All entries must be given again in full, exactly as they were supplied.

Saved data entries:
╭──

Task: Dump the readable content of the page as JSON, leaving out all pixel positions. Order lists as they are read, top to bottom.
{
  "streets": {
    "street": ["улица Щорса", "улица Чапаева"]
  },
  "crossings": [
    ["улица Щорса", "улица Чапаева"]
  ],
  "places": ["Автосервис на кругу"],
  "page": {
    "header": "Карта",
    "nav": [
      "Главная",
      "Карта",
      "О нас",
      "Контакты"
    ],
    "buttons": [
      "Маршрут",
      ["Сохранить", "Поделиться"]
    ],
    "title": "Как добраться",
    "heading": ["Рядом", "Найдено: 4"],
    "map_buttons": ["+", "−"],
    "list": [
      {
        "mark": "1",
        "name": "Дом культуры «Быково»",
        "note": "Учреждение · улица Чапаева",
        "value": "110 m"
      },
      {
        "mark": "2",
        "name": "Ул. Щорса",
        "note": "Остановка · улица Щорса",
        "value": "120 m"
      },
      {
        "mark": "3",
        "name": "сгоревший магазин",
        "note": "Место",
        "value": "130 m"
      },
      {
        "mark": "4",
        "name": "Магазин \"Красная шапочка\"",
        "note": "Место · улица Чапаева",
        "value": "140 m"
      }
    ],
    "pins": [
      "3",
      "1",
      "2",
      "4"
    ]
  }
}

╰──

Answer to this exercise:
Task: Dump the readable content of the page as JSON, leaving out all pixel positions. Order lists as they are read, top to bottom.
{
  "streets": {
    "street": ["улица Щорса", "улица Чапаева"]
  },
  "crossings": [
    ["улица Щорса", "улица Чапаева"]
  ],
  "places": ["Автосервис на кругу"],
  "page": {
    "header": "Карта",
    "nav": [
      "Главная",
      "Карта",
      "О нас",
      "Контакты"
    ],
    "buttons": [
      "Маршрут",
      ["Сохранить", "Поделиться"]
    ],
    "title": "Как добраться",
    "heading": ["Рядом", "Найдено: 4"],
    "map_buttons": ["+", "−"],
    "list": [
      {
        "mark": "1",
        "name": "Дом культуры «Быково»",
        "note": "Учреждение · улица Чапаева",
        "value": "110 m"
      },
      {
        "mark": "2",
        "name": "Ул. Щорса",
        "note": "Остановка · улица Щорса",
        "value": "120 m"
      },
      {
        "mark": "3",
        "name": "сгоревший магазин",
        "note": "Место",
        "value": "130 m"
      },
      {
        "mark": "4",
        "name": "Магазин \"Красная шапочка\"",
        "note": "Место · улица Чапаева",
        "value": "140 m"
      }
    ],
    "pins": [
      "3",
      "1",
      "2",
      "4"
    ]
  }
}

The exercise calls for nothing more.